**Work instruction**. Locate every line in the items below that contains the string "Pestalozzi", treating uppercase and lowercase as different, and copy each of those lines.
** Entries shown follows **
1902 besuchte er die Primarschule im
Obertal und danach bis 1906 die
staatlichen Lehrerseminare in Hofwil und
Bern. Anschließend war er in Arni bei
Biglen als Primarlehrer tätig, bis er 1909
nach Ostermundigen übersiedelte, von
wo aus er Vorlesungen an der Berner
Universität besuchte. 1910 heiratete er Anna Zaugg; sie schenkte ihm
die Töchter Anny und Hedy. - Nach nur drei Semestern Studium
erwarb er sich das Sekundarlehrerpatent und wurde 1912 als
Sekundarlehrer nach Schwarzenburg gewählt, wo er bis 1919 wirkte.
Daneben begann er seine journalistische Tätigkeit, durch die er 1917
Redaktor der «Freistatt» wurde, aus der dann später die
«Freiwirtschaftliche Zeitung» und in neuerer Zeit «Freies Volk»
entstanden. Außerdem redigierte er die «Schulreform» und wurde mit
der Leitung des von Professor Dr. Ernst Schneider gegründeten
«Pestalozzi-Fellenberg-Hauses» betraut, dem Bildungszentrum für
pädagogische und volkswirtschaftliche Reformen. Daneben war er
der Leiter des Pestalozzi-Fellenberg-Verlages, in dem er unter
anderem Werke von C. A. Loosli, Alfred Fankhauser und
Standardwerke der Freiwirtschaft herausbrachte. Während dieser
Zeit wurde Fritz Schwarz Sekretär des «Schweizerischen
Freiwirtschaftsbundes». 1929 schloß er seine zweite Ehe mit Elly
** End of Entries shown **
** Entries shown follows **
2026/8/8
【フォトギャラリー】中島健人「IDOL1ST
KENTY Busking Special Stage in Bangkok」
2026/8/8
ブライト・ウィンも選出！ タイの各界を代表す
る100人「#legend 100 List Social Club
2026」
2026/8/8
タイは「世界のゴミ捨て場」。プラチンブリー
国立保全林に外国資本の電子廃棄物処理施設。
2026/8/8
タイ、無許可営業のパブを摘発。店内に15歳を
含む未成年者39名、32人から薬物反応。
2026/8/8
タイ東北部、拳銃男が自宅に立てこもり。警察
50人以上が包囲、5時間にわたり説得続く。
** End of Entries shown **
**Answer to this exercise**.
«Pestalozzi-Fellenberg-Hauses» betraut, dem Bildungszentrum für
der Leiter des Pestalozzi-Fellenberg-Verlages, in dem er unter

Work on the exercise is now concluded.